LEAN Kaizen for Business Improvement
Originally developed by Toyota, LEAN Kaizen has become synonymous with continuous improvement. Though Kaizen was initially developed for the manufacturing sector, the Kaizen principles have since been adapted for other environments. In the UK for instance, the Kaizen methodology has become increasingly popular with both public and private sector companies as a means of engaging and empowering staff to optimise efficiency and improve the service experience for both staff and customers.
Continuous improvement through LEAN Kaizen does not usually involve throwing money at the problem. Instead, LEAN Kaizen is often about finding ways to do things smarter and eliminating any activities that waste time. The Kaizen way of working is usually readily adopted by staff as Kaizen considers them the owners of the solution, not part of the problem.
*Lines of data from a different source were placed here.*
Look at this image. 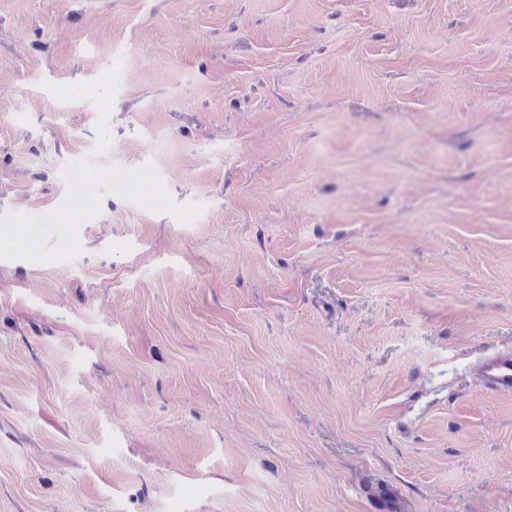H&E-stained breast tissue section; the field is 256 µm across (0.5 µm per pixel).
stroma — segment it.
Listing matches in <instances>:
<instances>
[{
  "mask_svg": "<svg viewBox=\"0 0 512 512\" xmlns=\"http://www.w3.org/2000/svg\"><path fill=\"white\" fill-rule=\"evenodd\" d=\"M88 155L201 213L0 260V512H512V0H0V213ZM479 373L485 392L496 395H512V356L499 354L485 359L479 365Z\"/></svg>",
  "mask_w": 512,
  "mask_h": 512,
  "instance_id": "1",
  "label": "stroma"
}]
</instances>
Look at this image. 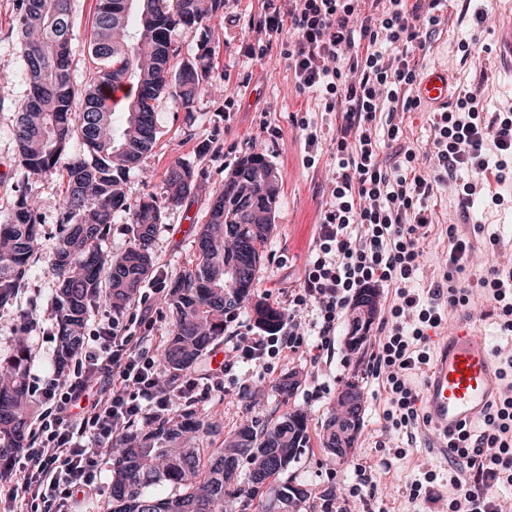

Loosely translated from Japanese, ‘Kai’ means “change” while ‘zen’ means “good or better”. Thus, Kaizen, or ‘change for the better’ is focused on identifying opportunities and implementing changes that will result in improvement.
The term “LEAN” was coined more recently by researchers as a means of describing the good practice they witnessed in the Toyota Production System. This use of the term LEAN should not be confused with the term used to describe down-sized organisations.
LEAN Kaizen helps businesses meet the challenge of doing more with the same – or less – resources. This is achieved by focusing on providing the customers with what they want when they want it (pull-based) and eliminating unnecessary steps in achieving that end.

The Kaizen principles of waste reduction, no tolerance for errors, and a customer focus can only be realised through an approach that involves and engages staff across the organisation. Though the initial Kaizen engagement may take place at management level, a LEAN Kaizen implementation actively involving those with hands-on knowledge of the work by means of a Kaizen Blitz event.
The purpose of a Kaizen Blitz event is to train and enable staff to make suggestions and implement decisions to significantly improve their work and the resulting customer experience.
As organisations embark on a LEAN Kaizen journey, ownership of Kaizen projects and initiatives transfers from the Kaizen facilitator to the organisation. The Kaizen Blitz is an excellent tool to accelerate this journey by visibly demonstrating management commitment, involving and engaging the workforce, and experiencing some early wins.